WASHINGTON — Given the Mets’ early-season proclivity for huge comebacks and other improbabilities, you are forgiven if you refused to rule out such a feat longer than you otherwise would or should Wednesday night, despite all of the evidence to the contrary.

But the Mets conjured no magic this time. They lost to the Nationals, 8-3, as Tylor Megill endured the worst start of his young career and the hitters did minimal hitting after the first few minutes.

That makes the rubber match Thursday afternoon a tad more interesting. On the line as Taijuan Walker faces Joan Adon will be the Mets’ series unbeaten streak. Through nine this season, they have won eight and split one.

This one got ugly early. Washington (11-21) shellacked Megill, who gave up eight runs in 1 1⁄3 innings. That was most runs allowed and the fewest outs recorded in any of his 25 major-league starts. His ERA ballooned from 2.43 to 4.41.

“I just didn’t have it today,” Megill said. “An outing like this, as bad as it went, you can’t really dwell over it. Flush it. Obviously, it was a bad outing. I’m capable of way more. I’m not going to let this one define me.”

Staked to a three-run lead before he took the mound, Megill gave it back — and then some — fast. Cesar Hernandez led off the bottom of the first with a single, and Juan Soto walloped a two-run homer. Keibert Ruiz contributed a tying RBI single. Maikel Franco’s sacrifice fly put the Nats ahead. Dee Strange-Gordon added a single to make it a five-run opening inning.

In the second, after Hernandez led off with another single, Nelson Cruz launched a three-run home run to blow open the game.


“I left a lot of stuff over the plate, obviously in hitter’s counts, and they did what they did with it,” Megill said.

Of Megill’s 14 batters, 10 reached base. His eight runs allowed nearly matched his six-start total entering the night (nine).

That marked a stunning degree of ineffectiveness from the righthander who has filled in admirably for injured ace Jacob deGrom. In each of his previous half-dozen appearances, he lasted at least five innings and gave up no more than four runs. That included five shutout innings on Opening Day against these Nationals in this city.

“He’s pitched so well for us that we’ll give him a pass tonight,” manager Buck Showalter said.

Although he noted that the Nationals “seemed like they were on the repertoire and the sequence,” Showalter pooh-poohed the idea that Megill might have been tipping his pitches.

“Most of the time you go back through it and they’re not very good pitches,” he said.
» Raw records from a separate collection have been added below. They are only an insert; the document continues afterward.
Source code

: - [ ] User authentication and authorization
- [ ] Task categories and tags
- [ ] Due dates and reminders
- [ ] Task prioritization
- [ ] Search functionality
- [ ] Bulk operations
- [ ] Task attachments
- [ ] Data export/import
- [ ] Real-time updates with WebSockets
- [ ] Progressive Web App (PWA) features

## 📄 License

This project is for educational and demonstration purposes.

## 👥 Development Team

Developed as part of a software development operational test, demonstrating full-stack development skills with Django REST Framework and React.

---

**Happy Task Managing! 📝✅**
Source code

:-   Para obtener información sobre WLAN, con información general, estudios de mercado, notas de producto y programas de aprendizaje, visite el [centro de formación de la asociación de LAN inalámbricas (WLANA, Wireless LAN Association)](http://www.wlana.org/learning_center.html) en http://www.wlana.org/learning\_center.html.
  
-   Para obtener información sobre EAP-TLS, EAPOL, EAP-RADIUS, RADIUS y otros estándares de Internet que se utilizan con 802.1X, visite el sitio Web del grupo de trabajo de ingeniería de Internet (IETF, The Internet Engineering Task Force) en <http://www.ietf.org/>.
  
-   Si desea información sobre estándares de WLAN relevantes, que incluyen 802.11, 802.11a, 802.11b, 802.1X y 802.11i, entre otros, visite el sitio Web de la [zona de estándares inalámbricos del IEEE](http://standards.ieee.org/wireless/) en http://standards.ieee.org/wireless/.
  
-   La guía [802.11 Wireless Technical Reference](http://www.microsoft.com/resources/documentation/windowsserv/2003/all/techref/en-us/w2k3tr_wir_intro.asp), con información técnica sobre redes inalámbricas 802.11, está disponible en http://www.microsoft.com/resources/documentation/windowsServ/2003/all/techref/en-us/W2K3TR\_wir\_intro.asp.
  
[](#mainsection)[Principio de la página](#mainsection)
Trevor Williams and Stephen Nogosek, making his season debut, gave the Mets (21-11) a chance by combining for 6 2⁄3 innings of scoreless relief.

“That was big. I’m really proud of those two guys,” Showalter said. “I know there were some people in our bullpen who were pretty happy about it.”

The first signs that the game might feature low-quality starting pitching came in the top of the first — but those circumstances favored the Mets. Three of their first four batters scored against Aaron Sanchez, who entered with an 8.56 ERA in three starts. Pete Alonso mashed a two-run homer, his third long ball in three games.

Sanchez settled in to retire 11 consecutive batters into the sixth inning, until Alonso’s line drive off his left glove wrist forced him out of the game.

The Mets threatened to make it interesting with back-to-back singles to open the ninth. But there was no wild rally.

“That well is hard to go to every time,” Showalter said. “I kept thinking we might get back in it, but we just didn’t string enough together.”